Sometimes I muse, “If I were a money manager, how would I invest?” Knowing that governments can be bought, and that governments are essentially power-vendors selling their wares wholesale, I imagine that I would invest in firms with strong ties to government. Buy when they seek government attention (and have the means to get it), sell before they mess up. Based on the available data, I’m relatively confident in this as a long-term strategy. Of course, I could never do this for a living. I can’t think of a more morally crushing career than profiting from the good fortune of firms I despise.
Books like “The Big Short” both strengthen my convictions and cast doubt on them. Given a grossly imperfect market, such as those for bonds, calamity is basically inevitable, as feedback loops try to work out inefficiencies. I loved reading that the big firms had retreated into bonds because the stock market had grown too competitive for them. They couldn’t take the heat. They should have bitten the dust.
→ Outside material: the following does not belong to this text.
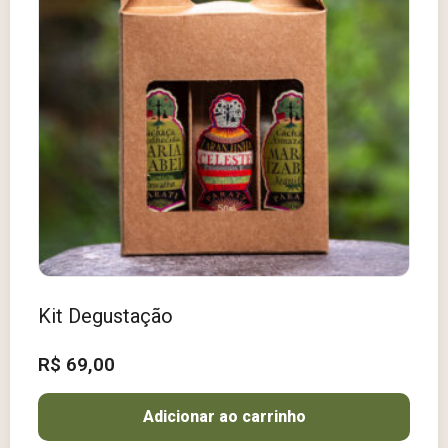
Kit Degustação
R$
69,00
Adicionar ao carrinho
But they were the ones who ultimately decided the course of the bailout, precisely because of their size. They bought power at wholesale prices from the state. They made out like bandits, just like I would expect them to.
And yet, for the most part, their stocks have remained low. The market might still be rife with structural inefficiencies, but slowly, slowly, it is learning. It knows these firms shouldn’t be trusted.
In essence, “The Big Short” has only affirmed what I already believed: that only by making markets more efficient can we really affect change. Government’s incentives to perform are awful and perverse, as are those of large firms in inefficient markets. No supervisor, bureaucrat, or regulator will save us from the idiocy of the powerful. Only our own ingenuity can do that.